---- Text shown
Fecal-specific IgE as a Noninvasive and Complementary Biomarker for Mucosal Food Allergy: A Clinical Validation Study

Background : Conventional diagnostic tools for food allergy (FA), such as the skin prick test (SPT) and serum allergen-specific IgE (sIgE, formerly RAST), primarily detect systemic sensitization and may fail to capture localized mucosal immune responses. Measurement of fecal-specific IgE (f-sIgE) offers a noninvasive means to assess intestinal allergic inflammation. Objective : To validate f-sIgE as a complementary biomarker for mucosal FA and examine its diagnostic accuracy compared with standard systemic tests and oral food challenge (OFC). Methods : Forty-one children with clinically suspected FA confirmed by OFC underwent SPT, serum sIgE (kU/L), and f-sIgE (kU/g) testing for ten common allergens (milk, egg, peanut, hazelnut, wheat, soy, fish, tree nuts, shellfish, and apple). Fecal samples were processed using a pH-adjusted, protease-inhibited buffer and analyzed by immunoblotting. Diagnostic performance metrics (sensitivity, specificity, correlation with OFC) were calculated using a predefined f-sIgE cut-off of 3.5 kU/g. Results : Of 41 participants, 17 (41.5%) were positive for f-sIgE despite negative SPT results. Seven showed discordant allergen-specific patterns between serum and fecal IgE. One representative case exhibited markedly elevated fecal hazelnut IgE (>100 kU/g) with symptom resolution following maternal dietary elimination. f-sIgE correlated strongly with OFC outcomes (r = 0.91, p < 0.01), yielding 89% sensitivity and 92% specificity at the 3.5 kU/g threshold. Conclusions : f-sIgE reflects local IgE production distinct from systemic sensitization and complements conventional tests for FA. These findings suggest f-sIgE as a promising noninvasive biomarker of mucosal allergic sensitization and may inform future development of standardized fecal IgE assays after multicenter validation.
--------
---- Provided information
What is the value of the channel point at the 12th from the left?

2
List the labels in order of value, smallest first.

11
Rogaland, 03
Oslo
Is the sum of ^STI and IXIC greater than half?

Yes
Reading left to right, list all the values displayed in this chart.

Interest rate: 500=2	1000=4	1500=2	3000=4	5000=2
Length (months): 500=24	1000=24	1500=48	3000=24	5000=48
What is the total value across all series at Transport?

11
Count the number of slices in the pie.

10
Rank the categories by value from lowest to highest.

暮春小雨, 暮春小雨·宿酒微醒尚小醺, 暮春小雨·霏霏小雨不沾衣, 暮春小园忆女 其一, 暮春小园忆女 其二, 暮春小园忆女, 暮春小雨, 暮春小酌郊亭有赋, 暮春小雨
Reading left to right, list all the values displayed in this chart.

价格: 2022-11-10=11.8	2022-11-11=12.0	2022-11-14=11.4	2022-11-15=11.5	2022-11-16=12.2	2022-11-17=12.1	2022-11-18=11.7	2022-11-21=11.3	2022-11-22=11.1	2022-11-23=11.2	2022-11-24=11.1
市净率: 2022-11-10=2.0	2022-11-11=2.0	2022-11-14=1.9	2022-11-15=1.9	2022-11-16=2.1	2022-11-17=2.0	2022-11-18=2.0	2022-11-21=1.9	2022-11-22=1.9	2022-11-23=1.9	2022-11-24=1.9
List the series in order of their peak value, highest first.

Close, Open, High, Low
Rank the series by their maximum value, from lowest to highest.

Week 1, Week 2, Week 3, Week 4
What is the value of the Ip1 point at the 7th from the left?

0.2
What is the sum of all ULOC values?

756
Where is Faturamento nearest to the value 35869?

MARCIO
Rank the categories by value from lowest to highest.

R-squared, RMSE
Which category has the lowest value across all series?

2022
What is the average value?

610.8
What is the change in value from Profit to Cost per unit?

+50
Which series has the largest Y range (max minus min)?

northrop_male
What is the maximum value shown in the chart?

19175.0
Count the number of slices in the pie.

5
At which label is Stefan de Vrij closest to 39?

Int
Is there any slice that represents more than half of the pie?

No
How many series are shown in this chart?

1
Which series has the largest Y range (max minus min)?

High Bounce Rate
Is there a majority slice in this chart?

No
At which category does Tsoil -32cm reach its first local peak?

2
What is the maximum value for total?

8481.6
--------
== Instructions for the task ==
In the abstract on fecal-specific IgE, what sensitivity and specificity did f-sIgE yield at the predefined threshold?

== Response area ==
89% sensitivity and 92% specificity at 3.5 kU/g.